David contre Goliath
Enfin, il est de bon ton de souligner le cruel manque de variété dans le roster du jeu, les Légendes elles-mêmes ne disposant pas de moveset propre. En effet, Brawlhalla a préféré opter pour un système d'armes, chacun possédant ses propres attaques basiques. Tous les personnages se voient assigner deux armes de prédilection, chacune possédant trois signature moves propres à la Légende jouée, pour un total de six. Dans l'ensemble, tous les coups se ressemblent plus ou moins (à l'exception d'un ou deux sur un petit tiers des personnages jouables). On est encore une fois bien loin de la variété folle des movesets des derniers Super Smash Bros., à l'image d'un Mr. Game & Watch s'il ne fallait en citer qu'un. Reste que la possibilité de réaliser des combos dévastateurs est bel et bien présente, offrant une courbe de progression bien tangible, sans pour autant être injouable pour un débutant.

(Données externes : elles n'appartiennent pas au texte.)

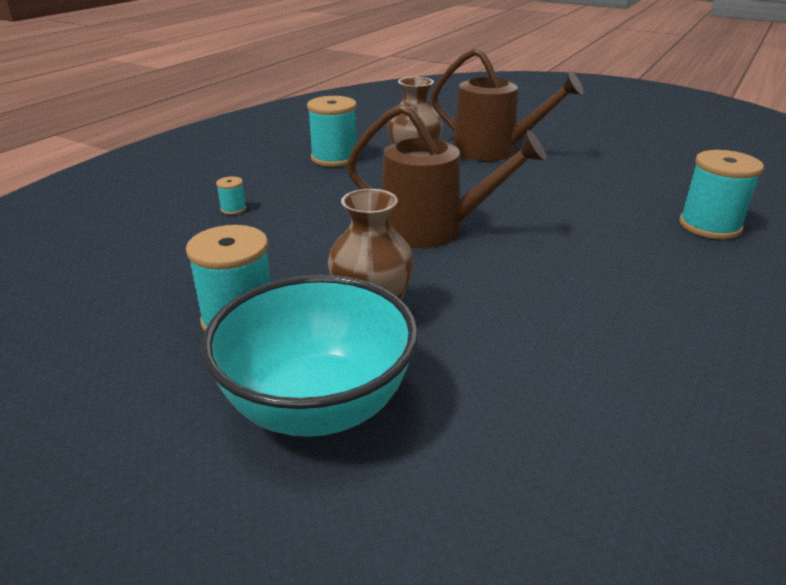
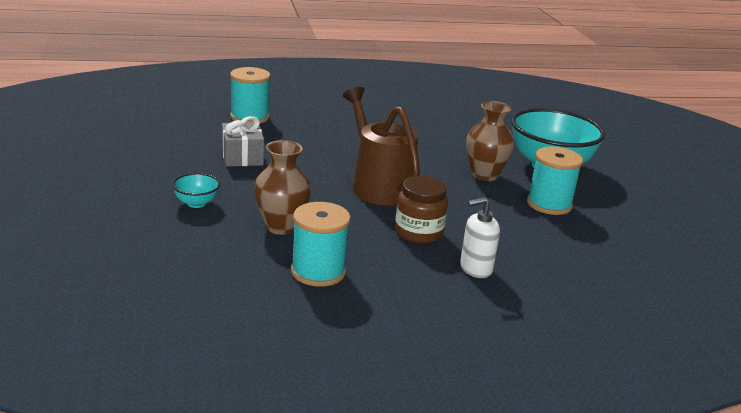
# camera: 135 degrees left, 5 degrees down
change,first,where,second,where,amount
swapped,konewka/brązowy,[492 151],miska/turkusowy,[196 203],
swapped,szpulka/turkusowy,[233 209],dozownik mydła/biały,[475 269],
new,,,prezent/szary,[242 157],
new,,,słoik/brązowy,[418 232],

Quant à ceux qui s'imaginent déjà se balancer plusieurs types d'objets à la tronche, comme c'est le cas ailleurs, il n'en est rien ici. En dehors d'une mine, d'une bombe rebondissante (on adore celle-là !) et d'une boule à pics, l'arsenal du titre se révèle franchement pauvre. Pas de balle Smash et son coup ultime, pas d'objets de soins et encore moins de folie à la Trophée Assistance ou Poké Ball, capables d'invoquer des alliés de choix. De cette décision en découle un jeu visuellement moins attractif pour l'initié souhaitant un peu de fun, tout en laissant bien moins de surprises et d'actions explosives pour le spectateur. Deux éléments majeurs qui font de Smash Bros. ce qui l'est aujourd'hui : un monstre intouchable dans son domaine, et ce même si Nintendo s'est toujours refusé à se lancer pleinement dans l'eSport lucratif.
Verdict : Peut-être ?
Pas foncièrement mauvais dans son ensemble, Brawlhalla n'a pour lui que son modèle économique. Il faut dire qu'en arrivant sur Nintendo Switch, à moins d'un mois de la sortie de Super Smash Bros. Ultimate, les joueurs étaient en droit d'en attendre beaucoup plus. Un souci que le titre ne trouve évidemment pas sur les autres plates-formes, sur lesquelles le créneau du Smash Like est libre comme l'air, ou bien mal occupé (All-Stars Battle Royale, à l'époque de la PS3). Son plus gros point négatif réside dans son manque cruel de folie, à l'image de son arsenal de gadgets, très limité. Au-delà de ça et pour peu qu'on ne soit pas trop regardant sur la qualité du titre, autant dans son fond que dans sa forme, Brawlhalla est le parfait genre de jeu pour se défouler en soirée entre amis. On y rit, on y pleure, on y brise nos amitiés aussi vite qu'elles se sont forgées et c'est avant tout cela qui fait sa force. Parfait pour sa dimension fun, un peu moins pour son aspect compétitif, il serait bête de ne pas essayer Brawlhalla, surtout quand il s'agit d'un titre gratuit et proposant une véritable solution alternative au monstre de Nintendo.